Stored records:

━━━━━━━━━━━━━━━━━━━━

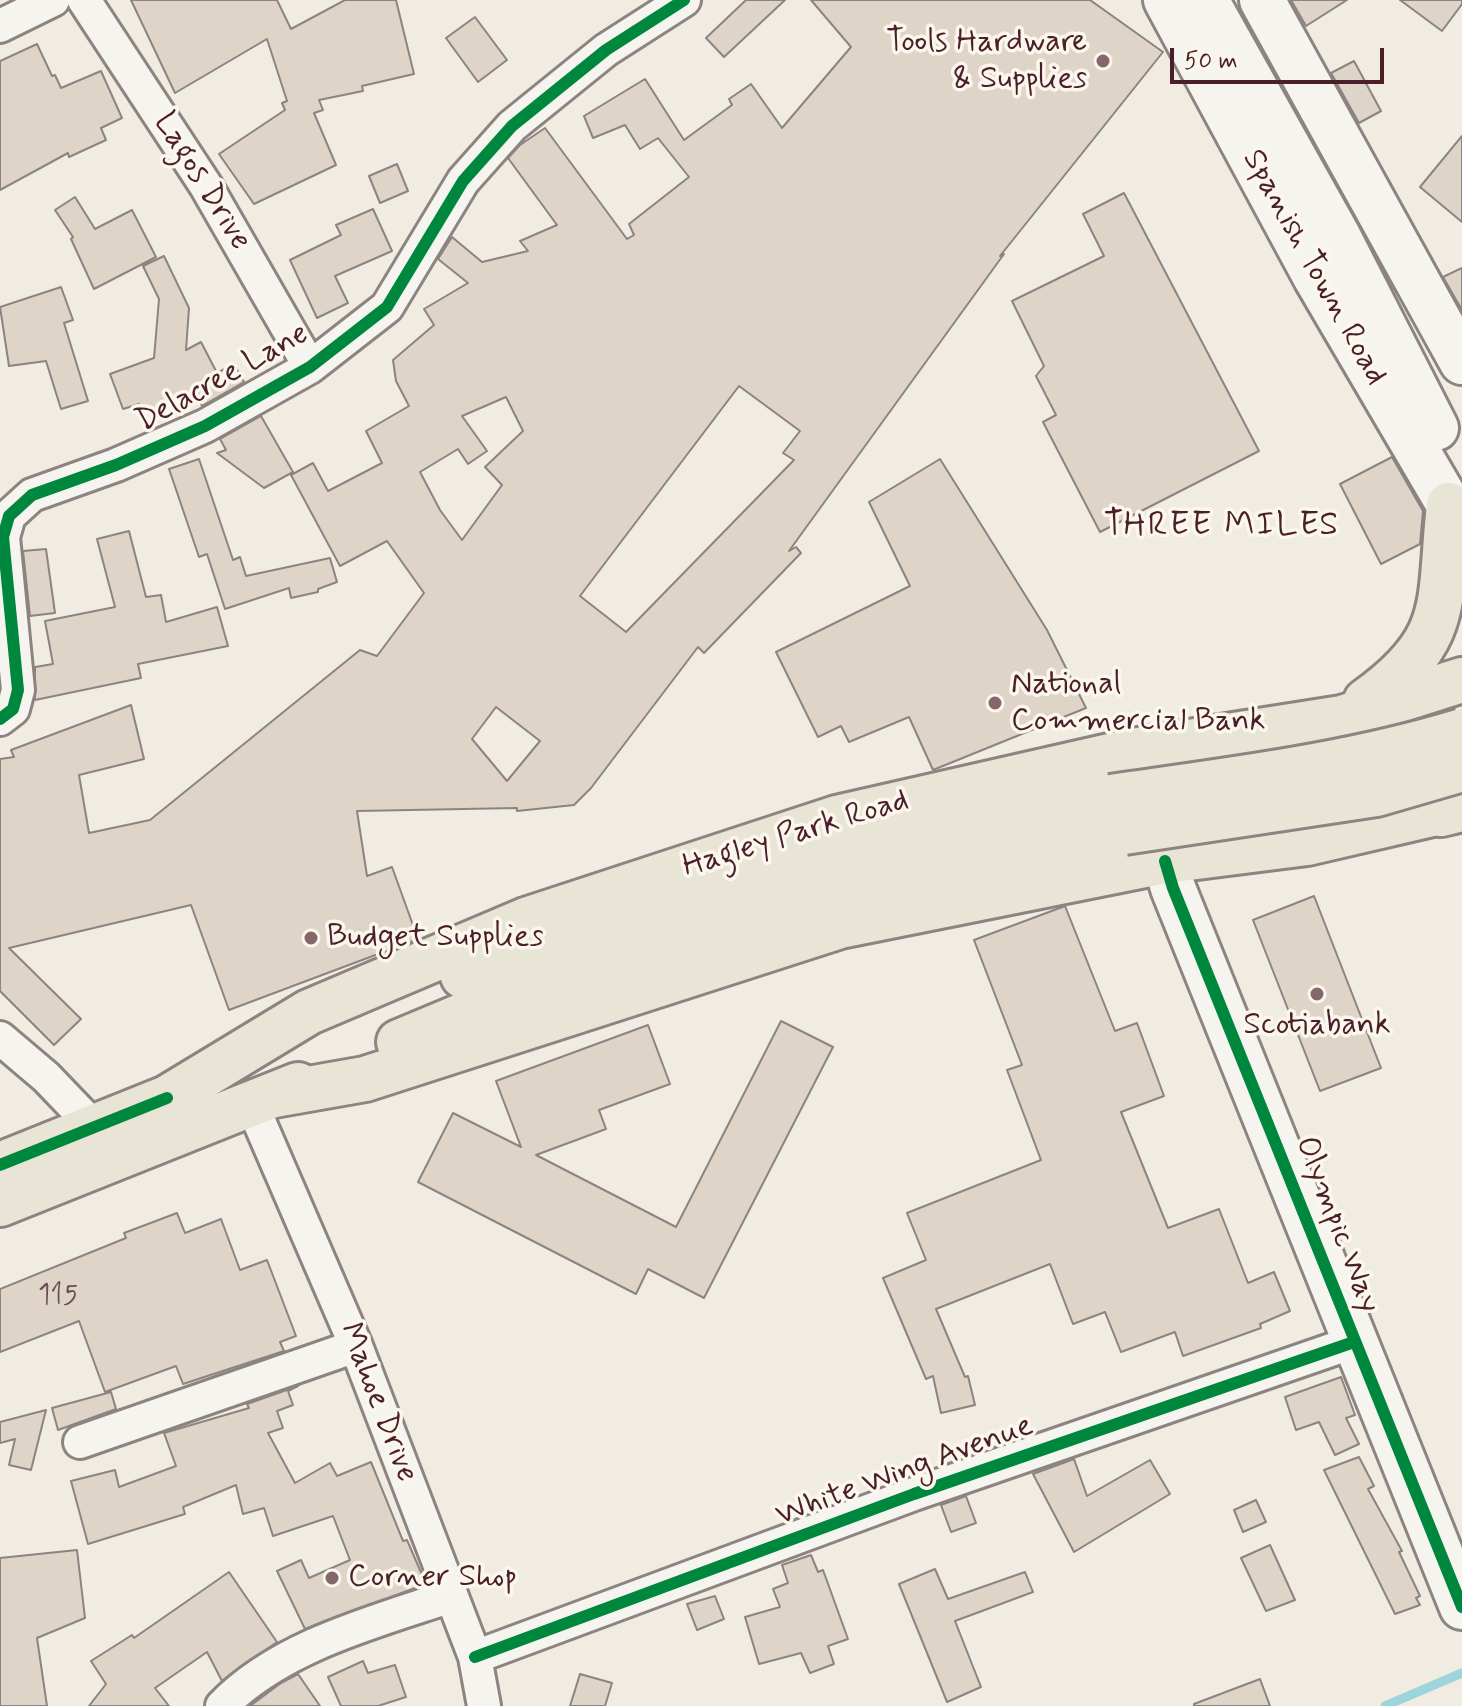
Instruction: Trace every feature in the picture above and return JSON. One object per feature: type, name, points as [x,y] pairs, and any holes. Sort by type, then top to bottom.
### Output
[{"type":"main road","name":"Spanish Town Road","points":[[1166,0],[1316,278],[1458,507]]},
{"type":"main road","name":"Spanish Town Road","points":[[1206,0],[1462,421]]},
{"type":"main road","name":"Spanish Town Road","points":[[1241,0],[1348,232],[1458,507]]},
{"type":"main road","points":[[1262,0],[1462,362]]},
{"type":"main road","points":[[1165,861],[1186,794],[1223,763],[1342,718],[1397,677],[1429,641],[1439,614],[1458,507]]},
{"type":"main road","name":"Hagley Park Road","points":[[167,1098],[309,1012],[512,926],[837,818],[1132,751],[1342,718],[1462,680]]},
{"type":"main road","name":"Hagley Park Road","points":[[0,1204],[263,1100],[502,999],[813,899],[1117,814],[1409,747],[1462,731]]},
{"type":"main road","name":"Hagley Park Road","points":[[0,1165],[473,972],[785,867],[1117,814],[1376,794],[1462,769]]},
{"type":"main road","name":"Hagley Park Road","points":[[263,1100],[365,1079],[840,926],[1165,861],[1307,843],[1455,810]]},
{"type":"main road","name":"Olympic Way","points":[[1165,861],[1173,888],[1462,1607]]},
{"type":"street","points":[[0,26],[53,0]]},
{"type":"street","name":"Lagos Drive","points":[[84,0],[206,186],[310,367]]},
{"type":"street","name":"Delacree Lane","points":[[0,719],[13,709],[18,690],[3,537],[9,516],[18,504],[44,488],[116,465],[205,426],[310,367],[387,307],[463,181],[512,126],[606,50],[684,0]]},
{"type":"street","points":[[0,1038],[46,1077],[94,1127]]},
{"type":"street","name":"Mahoe Drive","points":[[263,1100],[475,1657],[484,1706]]},
{"type":"street","name":"White Wing Avenue","points":[[475,1657],[914,1494],[1354,1342]]},
{"type":"street","points":[[80,1442],[356,1346]]},
{"type":"street","points":[[223,1704],[317,1642],[451,1596]]},
{"type":"building","points":[[131,0],[277,0],[291,29],[345,0],[396,0],[414,74],[362,86],[363,91],[319,100],[323,110],[314,113],[336,165],[254,204],[219,154],[285,110],[282,103],[287,101],[267,39],[175,93]]},
{"type":"building","points":[[746,0],[785,0],[724,57],[706,38]]},
{"type":"building","points":[[811,0],[1090,0],[1163,52],[1000,256],[1004,254],[789,551],[796,547],[801,553],[704,653],[698,647],[591,788],[574,805],[517,811],[517,808],[357,811],[367,876],[392,867],[418,939],[229,1010],[191,905],[9,948],[81,1019],[54,1045],[0,991],[0,759],[14,757],[11,750],[131,705],[144,759],[79,775],[89,833],[150,820],[360,650],[377,656],[424,593],[387,541],[340,566],[291,475],[313,463],[328,491],[382,463],[366,431],[409,406],[396,381],[393,360],[434,325],[424,309],[468,283],[438,259],[452,237],[482,262],[528,251],[520,241],[557,225],[508,158],[520,145],[545,128],[627,239],[634,235],[629,224],[689,177],[658,138],[640,149],[625,125],[593,138],[584,116],[645,79],[684,140],[732,105],[729,99],[751,84],[782,128],[851,47]],"holes":[[[739,386],[800,431],[783,453],[794,460],[626,632],[580,596]],[[506,397],[523,431],[485,467],[502,485],[462,540],[440,510],[420,472],[458,449],[468,464],[487,451],[462,416]],[[496,707],[540,741],[507,781],[472,739]]]},
{"type":"building","points":[[1291,0],[1347,0],[1306,26]]},
{"type":"building","points":[[1400,0],[1462,0],[1462,4],[1442,31]]},
{"type":"building","points":[[475,17],[507,60],[478,82],[446,38]]},
{"type":"building","points":[[37,44],[61,88],[101,71],[122,118],[101,128],[106,140],[69,157],[68,153],[0,190],[0,61]]},
{"type":"building","points":[[1354,61],[1381,111],[1359,123],[1331,73]]},
{"type":"building","points":[[1462,136],[1462,222],[1420,187]]},
{"type":"building","points":[[397,164],[408,191],[380,203],[369,176]]},
{"type":"building","points":[[1124,193],[1259,451],[1100,532],[1043,422],[1056,415],[1036,376],[1044,366],[1012,301],[1104,256],[1083,214]]},
{"type":"building","points":[[75,197],[95,229],[132,210],[156,257],[94,289],[71,239],[73,237],[55,210]]},
{"type":"building","points":[[373,209],[392,251],[335,276],[348,303],[317,318],[290,260],[341,235],[336,225]]},
{"type":"building","points":[[164,256],[189,308],[186,350],[201,342],[217,373],[234,364],[244,382],[202,406],[198,398],[178,409],[175,403],[141,412],[139,404],[123,409],[110,374],[154,358],[159,299],[143,266]]},
{"type":"building","points":[[1462,268],[1462,310],[1443,277]]},
{"type":"building","points":[[61,287],[73,320],[64,323],[88,401],[61,409],[46,361],[9,366],[0,307]]},
{"type":"building","points":[[261,416],[293,472],[264,488],[217,453],[226,450],[220,439]]},
{"type":"building","points":[[1392,457],[1423,511],[1420,544],[1381,564],[1340,484]]},
{"type":"building","points":[[199,459],[233,560],[240,557],[246,576],[330,558],[337,582],[318,589],[318,592],[291,598],[289,588],[225,609],[207,554],[199,557],[169,469]]},
{"type":"building","points":[[940,459],[1047,630],[1086,708],[933,770],[909,717],[849,742],[841,726],[818,737],[776,652],[910,586],[869,502]]},
{"type":"building","points":[[129,531],[146,597],[161,595],[166,622],[217,607],[228,646],[138,664],[141,678],[35,700],[35,667],[53,664],[45,621],[115,607],[97,539]]},
{"type":"building","points":[[46,549],[55,613],[30,616],[23,551]]},
{"type":"building","name":"Scotiabank","points":[[1314,896],[1381,1068],[1320,1091],[1253,920]]},
{"type":"building","points":[[1065,906],[1115,1031],[1137,1023],[1164,1096],[1121,1112],[1168,1228],[1219,1209],[1248,1283],[1274,1272],[1290,1311],[1260,1324],[1261,1328],[1183,1356],[1175,1332],[1121,1352],[1105,1312],[1073,1324],[1050,1264],[936,1309],[965,1377],[968,1376],[975,1405],[941,1413],[933,1376],[926,1379],[883,1278],[926,1260],[907,1213],[1041,1160],[1007,1070],[1022,1065],[974,940]]},
{"type":"building","points":[[781,1021],[833,1047],[704,1298],[648,1269],[636,1294],[418,1182],[453,1113],[521,1147],[496,1081],[648,1025],[670,1084],[599,1110],[606,1129],[536,1155],[676,1227]]},
{"type":"building","points":[[177,1213],[185,1233],[221,1219],[240,1270],[267,1260],[296,1336],[280,1342],[284,1351],[183,1384],[176,1366],[105,1392],[79,1321],[0,1352],[0,1289],[126,1238],[124,1233]]},
{"type":"building","points":[[1341,1377],[1355,1415],[1346,1418],[1359,1444],[1335,1455],[1319,1422],[1296,1430],[1285,1397]]},
{"type":"building","points":[[298,1386],[288,1391],[293,1405],[277,1411],[283,1428],[268,1433],[295,1483],[330,1463],[337,1476],[371,1462],[403,1541],[407,1540],[426,1584],[305,1629],[277,1571],[301,1560],[309,1578],[350,1560],[333,1516],[273,1536],[264,1508],[243,1514],[236,1485],[183,1507],[185,1514],[88,1544],[71,1481],[115,1470],[119,1487],[176,1466],[164,1433],[249,1408],[247,1404]]},
{"type":"building","points":[[111,1392],[116,1409],[58,1430],[52,1408]]},
{"type":"building","points":[[46,1410],[31,1470],[9,1465],[15,1439],[0,1443],[0,1422]]},
{"type":"building","points":[[1359,1457],[1374,1486],[1368,1489],[1402,1551],[1399,1552],[1420,1596],[1416,1598],[1420,1605],[1395,1614],[1324,1470]]},
{"type":"building","points":[[1074,1459],[1087,1496],[1150,1460],[1170,1494],[1074,1552],[1033,1474]]},
{"type":"building","points":[[966,1496],[976,1523],[951,1532],[941,1505]]},
{"type":"building","points":[[1256,1500],[1266,1522],[1243,1532],[1234,1510]]},
{"type":"building","points":[[1270,1545],[1295,1600],[1266,1611],[1241,1558]]},
{"type":"building","points":[[77,1550],[85,1618],[37,1638],[47,1706],[0,1706],[0,1558]]},
{"type":"building","points":[[811,1555],[818,1572],[823,1570],[848,1639],[828,1646],[834,1664],[810,1673],[801,1653],[759,1664],[745,1617],[780,1607],[773,1589],[788,1583],[782,1565]]},
{"type":"building","points":[[935,1569],[948,1599],[1025,1572],[1033,1592],[955,1621],[981,1687],[947,1702],[899,1584]]},
{"type":"building","points":[[229,1572],[277,1642],[222,1681],[207,1652],[155,1688],[169,1706],[89,1706],[106,1684],[91,1661],[132,1635],[134,1638]]},
{"type":"building","points":[[715,1596],[724,1619],[697,1630],[687,1604]]},
{"type":"building","points":[[363,1661],[368,1673],[395,1665],[406,1697],[378,1706],[341,1706],[328,1677]]},
{"type":"building","points":[[298,1674],[320,1706],[250,1706],[281,1683]]},
{"type":"building","points":[[580,1674],[612,1683],[605,1706],[570,1706]]},
{"type":"building","points":[[1260,1679],[1270,1706],[1194,1706],[1194,1704]]},
{"type":"waterway","points":[[1385,1706],[1462,1673]]},
{"type":"cycle path","points":[[0,719],[13,709],[18,690],[3,537],[9,516],[32,495],[116,465],[205,426],[310,367],[387,307],[463,181],[512,126],[606,50],[684,0]]},
{"type":"cycle path","points":[[1165,861],[1173,888],[1462,1607]]},
{"type":"cycle path","points":[[0,1165],[167,1098]]},
{"type":"cycle path","points":[[475,1657],[914,1494],[1354,1342]]},
{"type":"place","name":"Tools Hardware & Supplies","points":[[1103,61]]},
{"type":"place","name":"National Commercial Bank","points":[[995,703]]},
{"type":"place","name":"Budget Supplies","points":[[311,938]]},
{"type":"place","name":"Scotiabank","points":[[1317,994]]},
{"type":"place","name":"Corner Shop","points":[[332,1578]]},
{"type":"district","name":"THREE MILES","points":[[1222,527]]}]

━━━━━━━━━━━━━━━━━━━━

§ What the task requires:
Scan the lines above for the word "Park", then copy each line that has it.

§ Result:
{"type":"main road","name":"Hagley Park Road","points":[[167,1098],[309,1012],[512,926],[837,818],[1132,751],[1342,718],[1462,680]]},
{"type":"main road","name":"Hagley Park Road","points":[[0,1204],[263,1100],[502,999],[813,899],[1117,814],[1409,747],[1462,731]]},
{"type":"main road","name":"Hagley Park Road","points":[[0,1165],[473,972],[785,867],[1117,814],[1376,794],[1462,769]]},
{"type":"main road","name":"Hagley Park Road","points":[[263,1100],[365,1079],[840,926],[1165,861],[1307,843],[1455,810]]},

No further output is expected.